13 décembre 2019 - 16:16 |

La résilience alimentaire et nutritionnelle au Sénégal se renforce

Selon les premières conclusions livrées par la Banque africaine de développement (BAD), le Programme de renforcement de la résilience à l’insécurité alimentaire et nutritionnelle en milieu rural au Sénégal (P2RS) est une réussite. La Banque a financé ce programme depuis ses débuts, en 2015, et a permis d’aider une région touchée par la rareté de l’eau et la salinisation des terres. D’une valeur de $ 35,8 millions, le P2RS s'achève en juin 2020 et a contribué à l’édification d’une digue, de meilleures récoltes, au retour de la sécurité alimentaire et nutritionnelle et aurait généré de meilleurs revenus pour une partie de la population qui souffre du changement climatique, souligne la BAD dans un communiqué.

« 31 points d’eaux pastoraux (mares, puits et mini-forages) ont été aménagés, quatre marchés à bétail ont été construits et sont fonctionnels ; 35 magasins de stockage et 24 plateformes multifonctionnelles ont été réalisés et sont opérationnels », peut-on lire.

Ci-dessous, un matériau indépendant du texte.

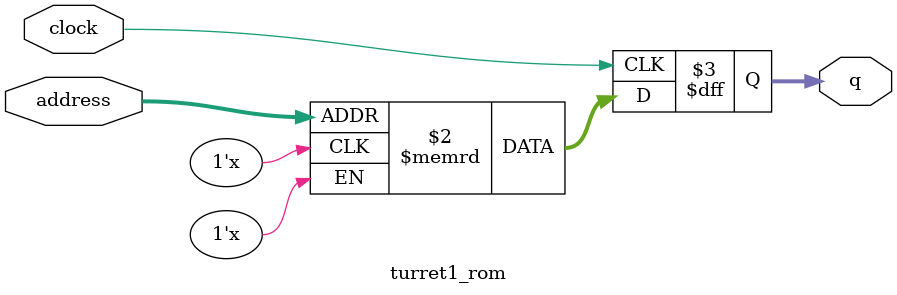
<source format=sv>
module turret1_rom (
	input logic clock,
	input logic [9:0] address,
	output logic [7:0] q
);

logic [7:0] memory [0:1023] /* synthesis ram_init_file = "./turret1/turret1.mif" */;

always_ff @ (posedge clock) begin
	q <= memory[address];
end

endmodule

</source>
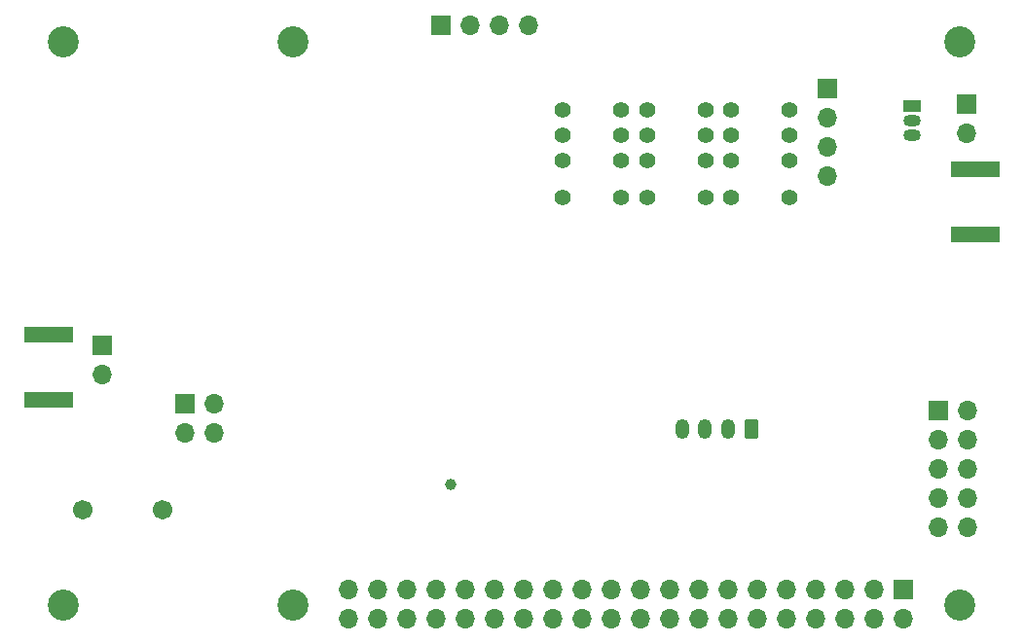
<source format=gbs>
G04 #@! TF.GenerationSoftware,KiCad,Pcbnew,7.0.10*
G04 #@! TF.CreationDate,2024-02-06T16:41:22-06:00*
G04 #@! TF.ProjectId,radiohead,72616469-6f68-4656-9164-2e6b69636164,2.0*
G04 #@! TF.SameCoordinates,Original*
G04 #@! TF.FileFunction,Soldermask,Bot*
G04 #@! TF.FilePolarity,Negative*
%FSLAX46Y46*%
G04 Gerber Fmt 4.6, Leading zero omitted, Abs format (unit mm)*
G04 Created by KiCad (PCBNEW 7.0.10) date 2024-02-06 16:41:22*
%MOMM*%
%LPD*%
G01*
G04 APERTURE LIST*
G04 Aperture macros list*
%AMRoundRect*
0 Rectangle with rounded corners*
0 $1 Rounding radius*
0 $2 $3 $4 $5 $6 $7 $8 $9 X,Y pos of 4 corners*
0 Add a 4 corners polygon primitive as box body*
4,1,4,$2,$3,$4,$5,$6,$7,$8,$9,$2,$3,0*
0 Add four circle primitives for the rounded corners*
1,1,$1+$1,$2,$3*
1,1,$1+$1,$4,$5*
1,1,$1+$1,$6,$7*
1,1,$1+$1,$8,$9*
0 Add four rect primitives between the rounded corners*
20,1,$1+$1,$2,$3,$4,$5,0*
20,1,$1+$1,$4,$5,$6,$7,0*
20,1,$1+$1,$6,$7,$8,$9,0*
20,1,$1+$1,$8,$9,$2,$3,0*%
G04 Aperture macros list end*
%ADD10C,2.700000*%
%ADD11R,4.200000X1.350000*%
%ADD12R,1.700000X1.700000*%
%ADD13O,1.700000X1.700000*%
%ADD14C,1.000000*%
%ADD15RoundRect,0.250000X0.350000X0.625000X-0.350000X0.625000X-0.350000X-0.625000X0.350000X-0.625000X0*%
%ADD16O,1.200000X1.750000*%
%ADD17R,1.500000X1.050000*%
%ADD18O,1.500000X1.050000*%
%ADD19C,1.400000*%
%ADD20C,1.701800*%
G04 APERTURE END LIST*
D10*
X103500000Y-103500000D03*
X161500000Y-103500000D03*
D11*
X82230000Y-129032600D03*
X82230000Y-134682600D03*
D10*
X103500000Y-152500000D03*
X161500000Y-152500000D03*
D12*
X159620000Y-135636000D03*
D13*
X162160000Y-135636000D03*
X159620000Y-138176000D03*
X162160000Y-138176000D03*
X159620000Y-140716000D03*
X162160000Y-140716000D03*
X159620000Y-143256000D03*
X162160000Y-143256000D03*
X159620000Y-145796000D03*
X162160000Y-145796000D03*
D14*
X117239800Y-142029400D03*
D15*
X143345000Y-137215000D03*
D16*
X141345000Y-137215000D03*
X139345000Y-137215000D03*
X137345000Y-137215000D03*
D12*
X149955000Y-107545000D03*
D13*
X149955000Y-110085000D03*
X149955000Y-112625000D03*
X149955000Y-115165000D03*
D17*
X157345000Y-109135000D03*
D18*
X157345000Y-110405000D03*
X157345000Y-111675000D03*
D12*
X86895000Y-129915000D03*
D13*
X86895000Y-132455000D03*
D19*
X132025000Y-117035000D03*
X132025000Y-113835000D03*
X132025000Y-111635000D03*
X132025000Y-109435000D03*
X126945000Y-109435000D03*
X126945000Y-111635000D03*
X126945000Y-113835000D03*
X126945000Y-117035000D03*
D11*
X162860000Y-120265000D03*
X162860000Y-114615000D03*
D12*
X94124600Y-135032800D03*
D13*
X96664600Y-135032800D03*
X94124600Y-137572800D03*
X96664600Y-137572800D03*
D10*
X83500000Y-103500000D03*
D12*
X162095000Y-108945000D03*
D13*
X162095000Y-111485000D03*
D19*
X146715000Y-117035000D03*
X146715000Y-113835000D03*
X146715000Y-111635000D03*
X146715000Y-109435000D03*
X141635000Y-109435000D03*
X141635000Y-111635000D03*
X141635000Y-113835000D03*
X141635000Y-117035000D03*
X139393333Y-117035000D03*
X139393333Y-113835000D03*
X139393333Y-111635000D03*
X139393333Y-109435000D03*
X134313333Y-109435000D03*
X134313333Y-111635000D03*
X134313333Y-113835000D03*
X134313333Y-117035000D03*
D10*
X83500000Y-152500000D03*
D20*
X85174701Y-144255000D03*
X92174700Y-144255000D03*
D12*
X116375000Y-102085000D03*
D13*
X118915000Y-102085000D03*
X121455000Y-102085000D03*
X123995000Y-102085000D03*
D12*
X156600000Y-151200000D03*
D13*
X156600000Y-153740000D03*
X154060000Y-151200000D03*
X154060000Y-153740000D03*
X151520000Y-151200000D03*
X151520000Y-153740000D03*
X148980000Y-151200000D03*
X148980000Y-153740000D03*
X146440000Y-151200000D03*
X146440000Y-153740000D03*
X143900000Y-151200000D03*
X143900000Y-153740000D03*
X141360000Y-151200000D03*
X141360000Y-153740000D03*
X138820000Y-151200000D03*
X138820000Y-153740000D03*
X136280000Y-151200000D03*
X136280000Y-153740000D03*
X133740000Y-151200000D03*
X133740000Y-153740000D03*
X131200000Y-151200000D03*
X131200000Y-153740000D03*
X128660000Y-151200000D03*
X128660000Y-153740000D03*
X126120000Y-151200000D03*
X126120000Y-153740000D03*
X123580000Y-151200000D03*
X123580000Y-153740000D03*
X121040000Y-151200000D03*
X121040000Y-153740000D03*
X118500000Y-151200000D03*
X118500000Y-153740000D03*
X115960000Y-151200000D03*
X115960000Y-153740000D03*
X113420000Y-151200000D03*
X113420000Y-153740000D03*
X110880000Y-151200000D03*
X110880000Y-153740000D03*
X108340000Y-151200000D03*
X108340000Y-153740000D03*
M02*

</source>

Face aux faibles précipitations qui ont fait remonter le sel dans les cultures et qui ont provoqué la salinisation des terres, le P2RS a rempli 93 % de ses engagements jusqu’à aujourd’hui. On compte 1382 ha de terres exploitées et protégées de la salinisation. Ainsi, 88 % des terres du programme sont aménagées (1979 ha), 331 ha de périmètres maraichers ont été réalisés.

Concernant l’élevage, le projet a permis l’introduction de 3 654 têtes de petit ruminants et de 4 122 têtes de volailles, destinés à plus de 2 000 ménages vulnérables. Le projet a permis l’obtention de 3,5 tonnes de semences de qualité, ainsi que des formations. Si bien que la production de céréales a presque triplé en 6 ans, passant de 13 190 tonnes en 2012 à 37 500 tonnes en 2018. D’autre part, la production maraichère s’envole : de 157 tonnes en 2012, elle atteint cette année 13 337 tonnes. En outre, le projet aura contribué à la préservation des ressources naturelles grâce au reboisement de 724 ha de forêts, se félicite encore la BAD.

La réhabilitation des terres dégradées est une actualité qui touche l’ensemble de la région ouest-africaine. On observe des initiatives à l’échelle nationale, comme nous l’avons observé le mois dernier- au Burkina Faso (lire : Restauration de 200 ha de terres dégradées au Burkina Faso), et à plus grande échelle.  

Rappelons que la semaine dernière, la FAO se penchait sur la redéfinition des terres arides tant elles recouvrent 6,1 milliards d’hectares, soit 41 %, de la surface terrestre de la Terre. On compte parmi les 6,1 milliards d’hectares de terres arides, 1,1 milliard d’hectares (18%) de forêts (Lire : La FAO s’interroge sur une redéfinition des terres arides).